Dataset excerpts

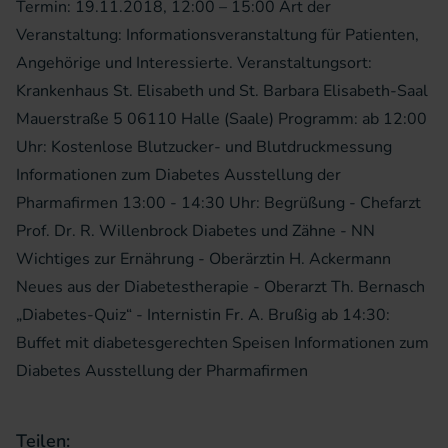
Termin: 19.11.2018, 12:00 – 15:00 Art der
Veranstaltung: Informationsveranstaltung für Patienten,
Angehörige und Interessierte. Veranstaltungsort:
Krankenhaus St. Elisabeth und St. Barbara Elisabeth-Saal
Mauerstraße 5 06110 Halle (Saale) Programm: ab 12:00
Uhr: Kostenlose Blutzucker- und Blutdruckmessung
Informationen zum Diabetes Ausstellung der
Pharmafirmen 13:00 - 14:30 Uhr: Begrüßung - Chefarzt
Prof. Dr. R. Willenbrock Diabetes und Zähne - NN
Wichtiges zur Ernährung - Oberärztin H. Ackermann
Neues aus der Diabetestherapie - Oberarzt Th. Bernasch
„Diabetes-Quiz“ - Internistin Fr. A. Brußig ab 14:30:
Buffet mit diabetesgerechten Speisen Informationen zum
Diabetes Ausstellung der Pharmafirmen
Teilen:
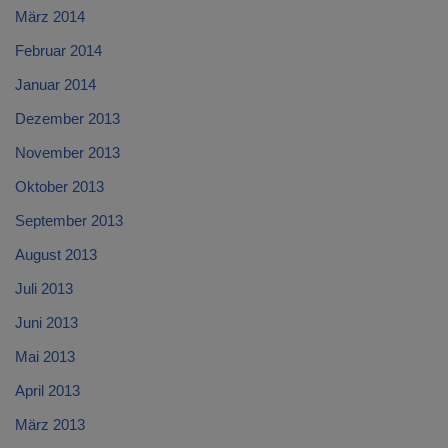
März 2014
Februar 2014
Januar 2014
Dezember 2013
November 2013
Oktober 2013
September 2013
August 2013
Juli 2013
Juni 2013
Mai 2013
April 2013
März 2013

What you have to do =
A faithful copy of each entry is required, and no picture may be carried into it.

Response for this exercise =
Termin: 19.11.2018, 12:00 – 15:00 Art der
Veranstaltung: Informationsveranstaltung für Patienten,
Angehörige und Interessierte. Veranstaltungsort:
Krankenhaus St. Elisabeth und St. Barbara Elisabeth-Saal
Mauerstraße 5 06110 Halle (Saale) Programm: ab 12:00
Uhr: Kostenlose Blutzucker- und Blutdruckmessung
Informationen zum Diabetes Ausstellung der
Pharmafirmen 13:00 - 14:30 Uhr: Begrüßung - Chefarzt
Prof. Dr. R. Willenbrock Diabetes und Zähne - NN
Wichtiges zur Ernährung - Oberärztin H. Ackermann
Neues aus der Diabetestherapie - Oberarzt Th. Bernasch
„Diabetes-Quiz“ - Internistin Fr. A. Brußig ab 14:30:
Buffet mit diabetesgerechten Speisen Informationen zum
Diabetes Ausstellung der Pharmafirmen
Teilen:
März 2014
Februar 2014
Januar 2014
Dezember 2013
November 2013
Oktober 2013
September 2013
August 2013
Juli 2013
Juni 2013
Mai 2013
April 2013
März 2013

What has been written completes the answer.